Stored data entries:
☆ ☆ ☆
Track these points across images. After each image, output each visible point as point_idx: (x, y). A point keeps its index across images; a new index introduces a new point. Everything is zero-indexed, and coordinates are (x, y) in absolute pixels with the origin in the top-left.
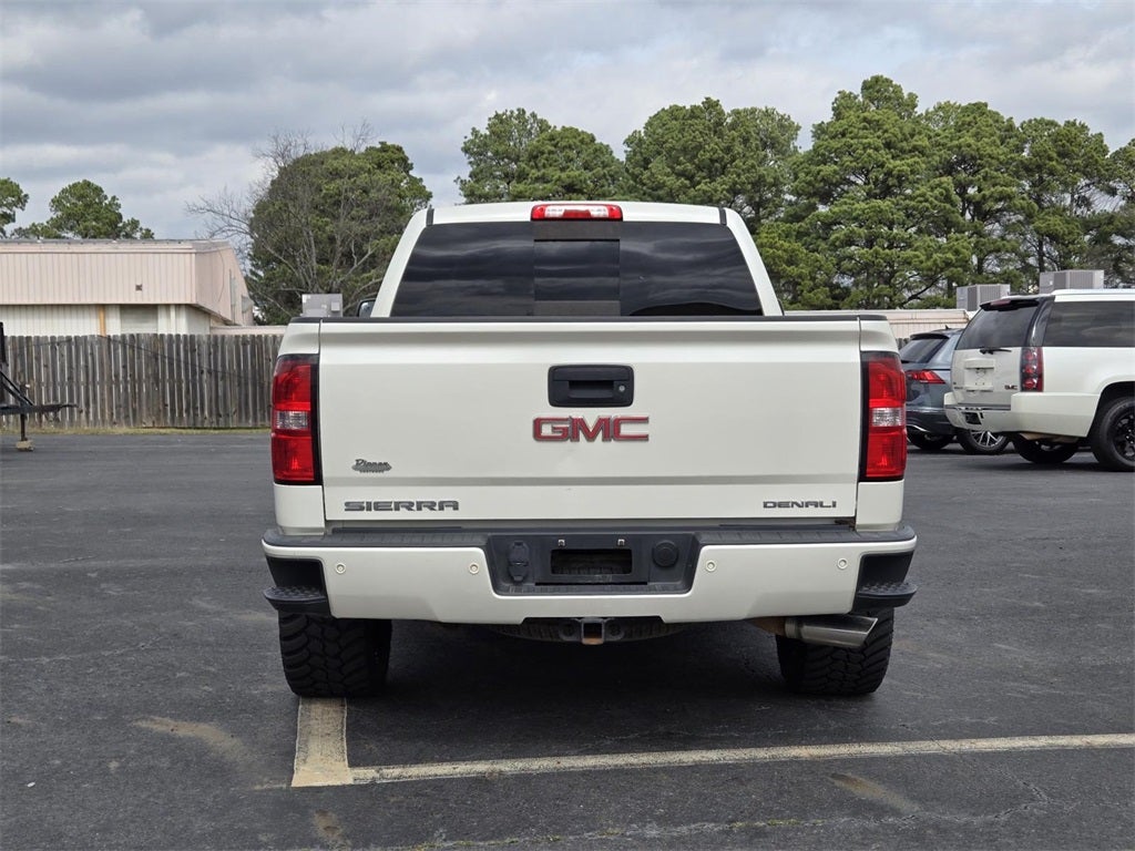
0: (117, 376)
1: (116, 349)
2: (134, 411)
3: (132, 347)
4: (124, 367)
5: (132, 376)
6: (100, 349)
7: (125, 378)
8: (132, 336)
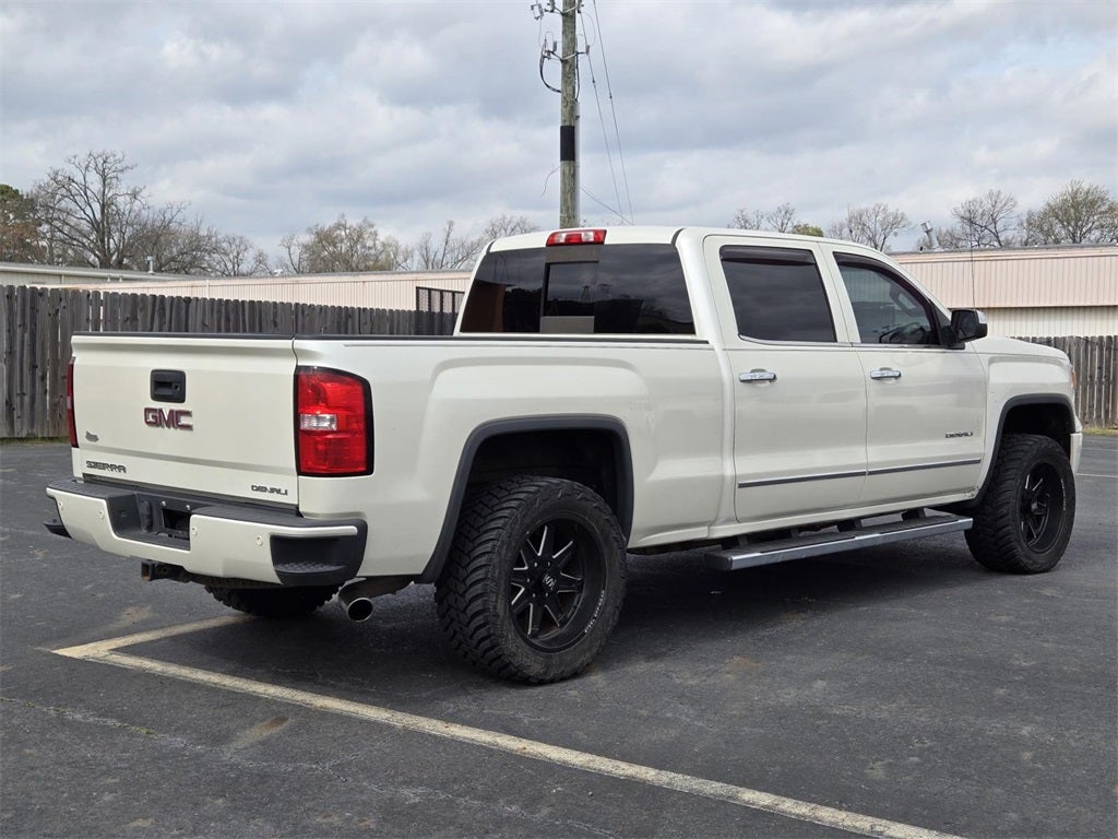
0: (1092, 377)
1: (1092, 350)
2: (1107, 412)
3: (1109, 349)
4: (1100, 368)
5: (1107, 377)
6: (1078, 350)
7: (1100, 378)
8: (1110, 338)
☆ ☆ ☆
- _Problem statement_:
Output the records above verbatim. Pictures stay out.

- _Solution to this problem_:
Track these points across images. After each image, output each visible point as point_idx: (x, y). A point keeps its index across images; a new index introduces a new point. Everything is zero-indexed, and coordinates are (x, y) in absolute pixels with the origin in the top-left.
0: (117, 376)
1: (116, 349)
2: (134, 411)
3: (132, 347)
4: (124, 367)
5: (132, 376)
6: (100, 349)
7: (125, 378)
8: (132, 336)
0: (1092, 377)
1: (1092, 350)
2: (1107, 412)
3: (1109, 349)
4: (1100, 368)
5: (1107, 377)
6: (1078, 350)
7: (1100, 378)
8: (1110, 338)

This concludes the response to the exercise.